ウルシ科(APG分類:ウルシ科)の落葉小高木。名は、樹液(漆(うるし))で物を塗ることに由来する。また、葉に付子(ふし)(虫こぶ)ができることからフシノキともいう。高さ約5メートルに達する。葉は互生し、7~13対の小葉からなる奇数羽状複葉。葉軸に沿って、小葉間に翼がある。小葉は長楕円(ちょうだえん)形または卵形で長さ5~10センチメートル、先はとがり、縁(へり)に粗い鋸歯(きょし)があり、裏面は軟毛が密生する。雌雄異株。夏、枝先に円錐(えんすい)花序をつくり、小形の白色花を開く。雌・雄花ともに、萼片(がくへん)、花弁とも5枚。雄花は5本の雄しべ、雌花は仮雄蕊(かゆうずい)5本と雌しべが1本ある。果実は扁球(へんきゅう)形で径約4ミリメートル、白色または紫赤色を帯び、短毛を密生する。

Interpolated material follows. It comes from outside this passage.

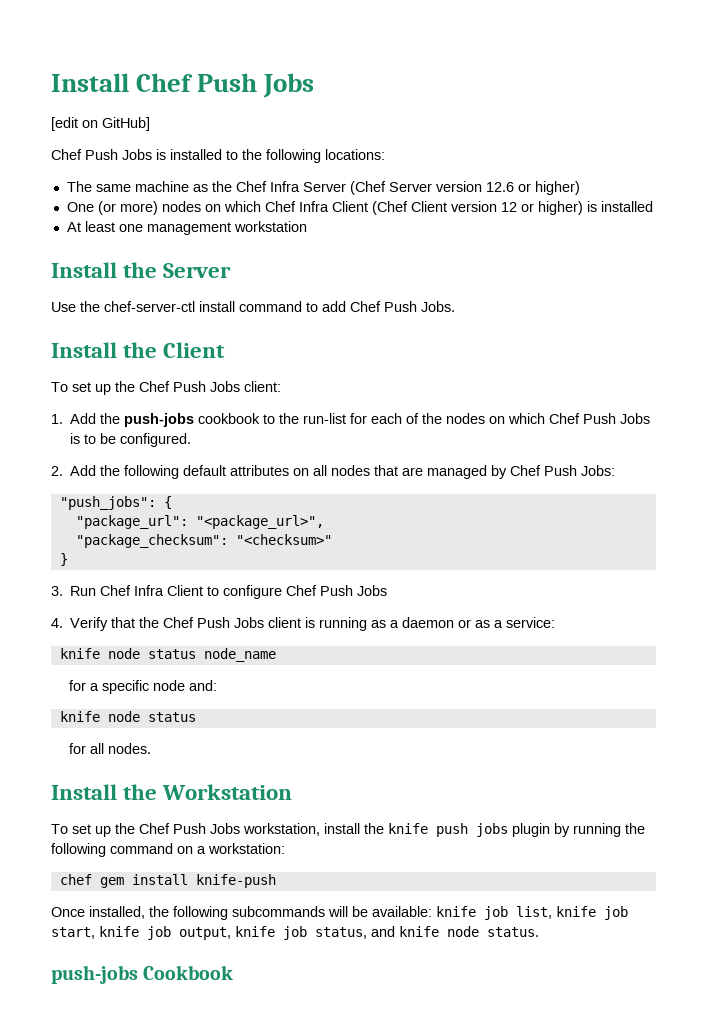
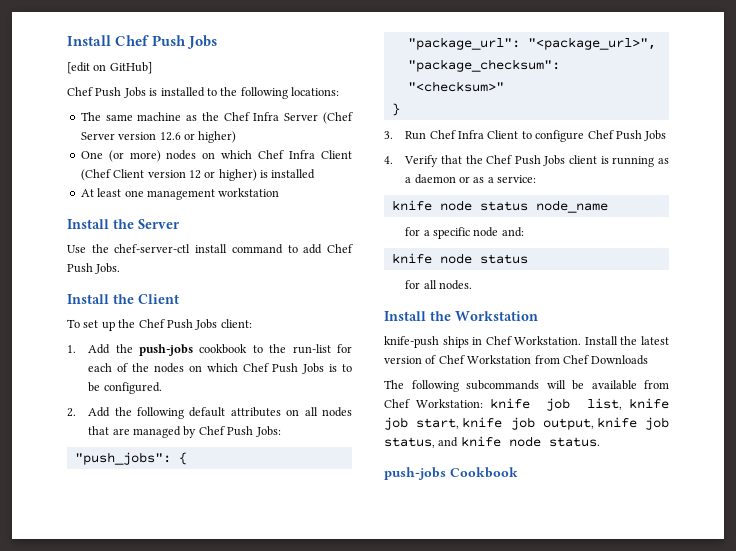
[51,823,645,837] [51,843,285,857] [59,874,276,888] [51,906,432,920] To set up the Chef Push Jobs workstation, install the knife push jobs plugin by running the following command on a workstation: // chef gem install knife-push // Once installed, the following subcommands will be available: -> [384,336,669,348] [384,355,649,365] [384,380,669,392] [384,399,483,408] knife-push ships in Chef Workstation. Install the latest version of Chef Workstation from Chef Downloads // The following subcommands will be available from Chef Workstation:

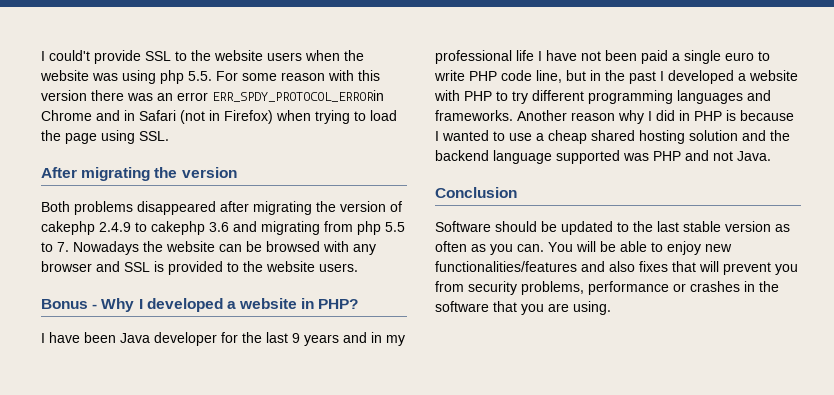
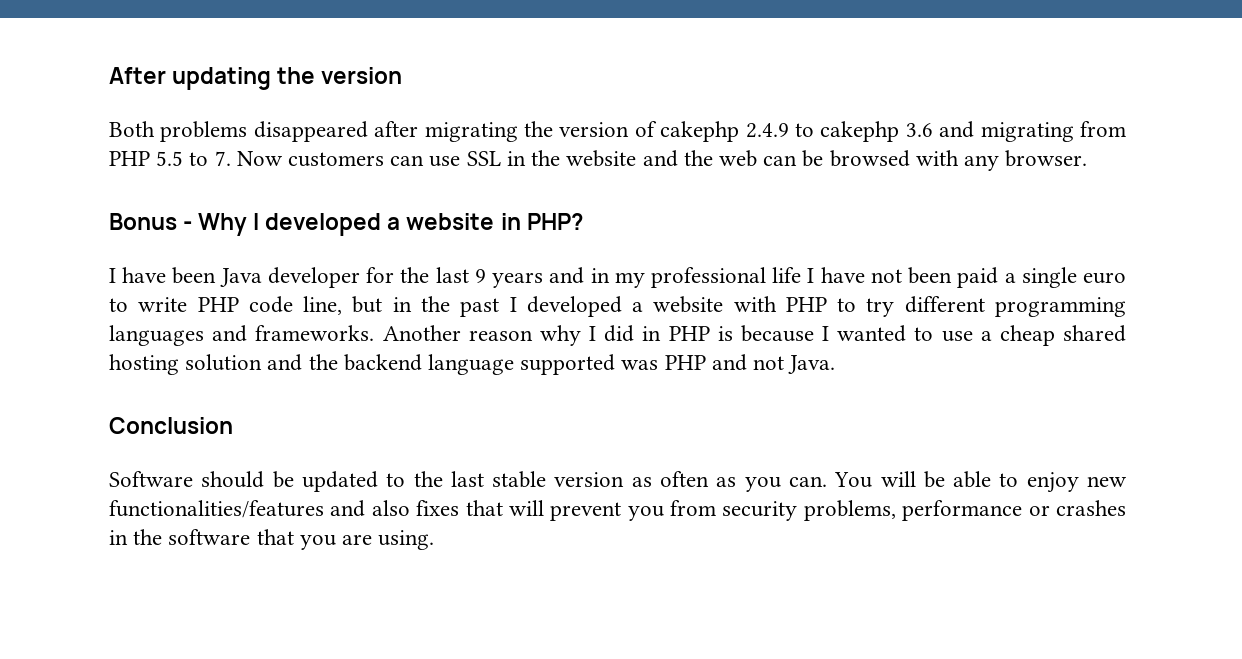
[41,50,364,64] [40,70,380,84] [41,90,384,102] [41,110,397,124] [41,130,169,144] [41,167,151,181] I could't provide SSL to the website users when the website was using php 5.5. For some reason with this version there was an error ERR_SPDY_PROTOCOL_ERRORin Chrome and in Safari (not in Firefox) when trying to load the page using SSL. // After migrating -> [109,67,272,90] After updating
[357,221,381,235] php -> [109,151,150,166] PHP
[73,241,215,255] Nowadays the website -> [236,150,757,167] Now customers can use SSL in the website and the web
[41,261,358,275] browser and SSL is provided to the website users. -> [1005,150,1088,167] browser.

山野の二次林に普通に生え、北海道から沖縄、および朝鮮半島、中国、東南アジアに広く分布する。
[古澤潔夫 2020年9月17日]
薬用
羽状複葉の中軸の翼の部分にアブラムシ科のヌルデシロアブラムシの無翅(むし)雌虫が吻(ふん)を差し込み、液汁を吸い続けると、その刺激によってアブラムシ周辺の組織が突出して、やがてアブラムシを包んで虫こぶ(虫(ちゅう)えい)ができる。この中で雌虫は単為生殖を繰り返して増殖し、内側から液汁を吸うため、虫こぶはしだいに大きくなり、10月上旬には長さ8センチメートル、幅6センチメートルの袋状となる。中には約1万匹の有翅雌虫がうごめいている。この動きに刺激されて、虫こぶの細胞中にはタンニンが多量に蓄積される。これらの雌虫が孔(あな)をあけて飛び出す前に、虫こぶを集めて熱湯に浸(つ)けて殺し、乾燥したものが五倍子(ごばいし)である。五倍子は、タンニン資源として重要なものである。薬用としては収斂(しゅうれん)、止血剤として下痢、脱肛(だっこう)、痔(じ)、盗汗、出血などの治療に用いる。
[長沢元夫 2020年9月17日]
文化史
ヌルデの果実はカリウム塩を含み、かつては塩の代用にされた。台湾のツオウ族などでは戦前まで利用していた。真言(しんごん)宗では護摩木(ごまぎ)に使う。これは、本来インドで護摩木に用いられたインドボダイジュが傷つけられると白い乳液が出ることと、ヌルデの白っぽい樹液の結び付きによる。かつて小正月(こしょうがつ)に関東地方を中心に立てられたおっかど棒にはしばしばヌルデが使われ、小正月の若木や削掛(けずりかけ)にも用いた。それは、中国で正月にモモの枝を門に挿す風習があり、古く日本に伝わり、まだモモが一般的でなかったため、ヌルデの小枝で代用したものと、前川文夫は説明している。